=== PASSAGE PROVIDED ===

June 9, 2025

Meet New 1995 Society Inductee, Nathan Fatal!

By: AF Editors

Meet New 1995 Society Inductee Nathan Fatal!

Meet New 1995 Society Inductee, Nathan Fatal!

Nathan Fatal is the Director of Community Organizing at the Leadership Institute. He has overseen hundreds of volunteers and political campaign staff across the United States and has trained over 10,000 activists globally. He led the charge on lawsuits and legislation that protected the freedom of speech and expression at 76 American universities. In 2021 and 2022, he organized restaurant owners and activists in Los Angeles to engage in civil disobedience against lockdowns that were destroying family-run businesses and the freedom of commerce essential to a free society. Before his time as an organizer, he oversaw campus groups, training, and events on the West Coast for the Leadership Institute and Young Americans for Liberty.

He will be inducted into the 1995 Society at our California Awards Showcase at FreedomFest. Grab your tickets here and get to know Nathan below!

What moment or opportunity in your life played the most significant part in getting you to where you are today?

There have been so many good influences and blessings in my life, including family, teachers, friends, experiences, and authors. It’s hard to pin it down to one. But here’s one that had huge impact and that is most accessible to whoever may read or hear this – I attended something called the Landmark Forum. The Forum can be somewhat partially explained as a personal and professional development course, but that doesn’t do it justice. You don’t go there to learn information about how to improve or fix something. You go there to learn what’s getting in your way, what your limiting beliefs are, what’s stopping you, etc. I learned the types of questions, even a language, that I should be asking and talking to myself in. Everything I’ve ever accomplished in my career, and all the positive impact I’ve had on others, can somehow be traced back to what became possible when I got out of my own way. I really hope this will catch on in the Liberty Movement and that people will stop being suspicious of ways to improve ourselves. Just because we’re supposedly saving the world, doesn’t mean we can’t and shouldn’t be better.

===

(WORK INSTRUCTIONS):
1) Name every kind of good influence in his life that Nathan Fatal mentions in the Nathan Fatal profile.
2) According to the Nathan Fatal profile, at how many American universities did the lawsuits and legislation he led protect freedom of speech and expression?
3) Pick up the Nathan Fatal profile right after its last sentence and keep writing it.
You won't need any of the material after this point.

=== RECORDS PROVIDED ===

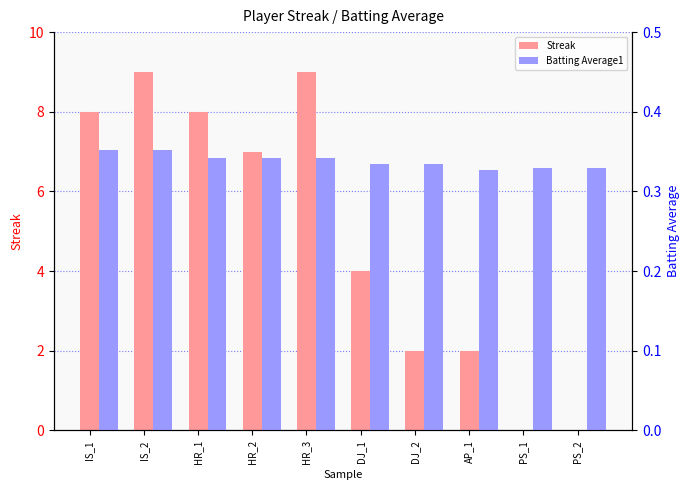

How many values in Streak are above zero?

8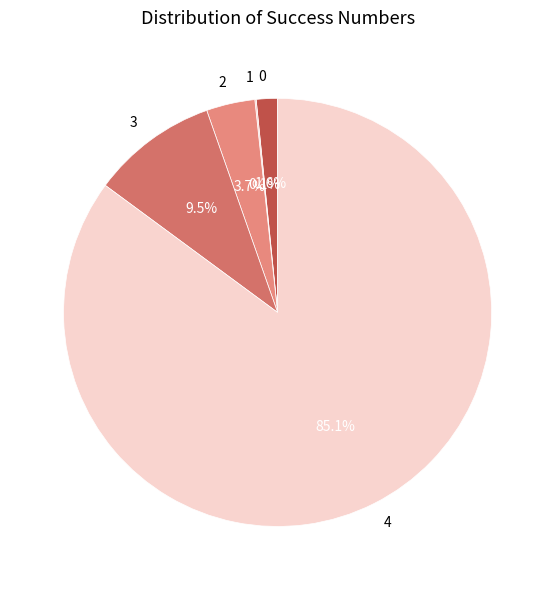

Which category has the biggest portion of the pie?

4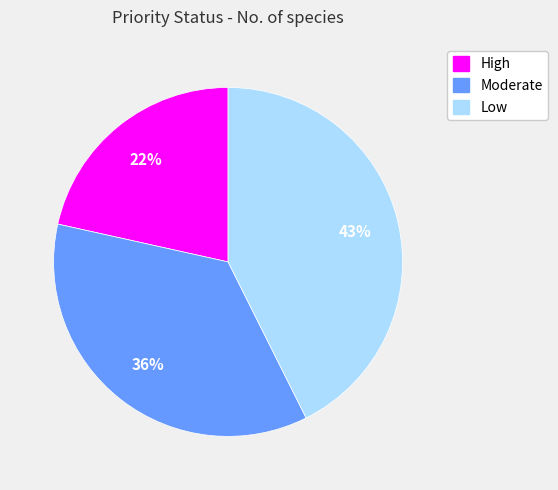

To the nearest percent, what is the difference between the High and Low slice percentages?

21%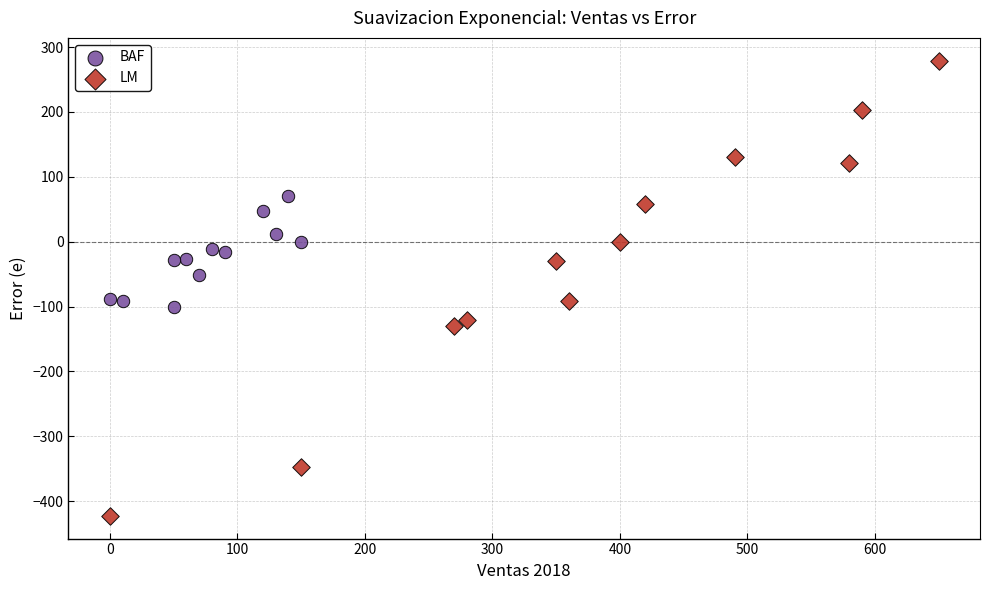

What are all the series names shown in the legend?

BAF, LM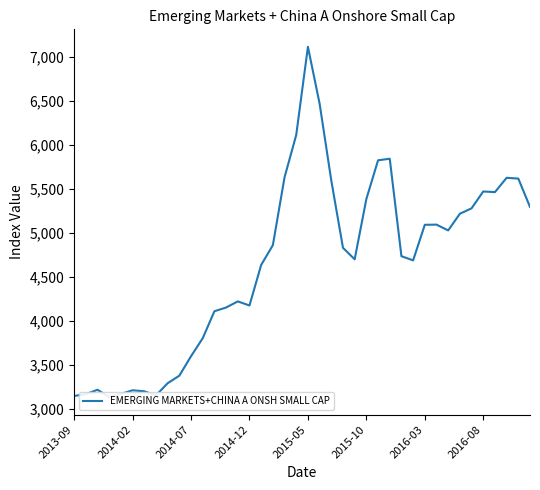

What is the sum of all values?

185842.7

===

(YOUR WRITTEN ANSWERS):
1) Family, teachers, friends, experiences, and authors.

2) 76

3)
Meet New 1995 Society Inductee, Nathan Fatal! 1

What is the biggest challenge you’ve overcome in your career so far?

The biggest challenge has been limiting beliefs. Including those formerly held by me, and those still held by many in the liberty movement, including people in leadership and management positions. Some of those beliefs include the idea that if we just educate enough people, or distribute enough information, or get enough followers on social media, we will suddenly have the world our way. But it has nothing to do with quantity, or with information, or with knowledge. It has to do with people’s mindsets and how we connect with people.

Another limiting belief has been that people don’t get involved because they’re uneducated, misinformed, ignorant, apathetic, or un-American. The truth is, people don’t get involved because they don’t understand the impact of politics and policy on their lives, they don’t understand the impact they as a person can have on the political process, and they have no idea where to start. And all of this happens because of a deeper problem, which is that we, the people who can reach them, aren’t reaching them in the way that means the most to them.

We need to meet people where they’re at, understand their unique challenges and experiences, tailor our approach and our focus on topics to them, and enroll them in an action or series of actions they can take that actually seem like an opportunity to them, rather than as a duty.

Meet New 1995 Society Inductee, Nathan Fatal! 2

What piece of work or accomplishment are you most proud of?

I spearheaded and developed the Leadership Institute’s first training on volunteer recruitment, community organizing, and the Second Amendment. I organized restaurant and gym owners, parents’ rights activists, and Second Amendment instructors. I built a strategy to change campus policies en masse – rather than targeting one bad policy at one campus at a time, I figured out a way to change policies at multiple schools that are within a community college district.

In your words, what motivates your belief in freedom?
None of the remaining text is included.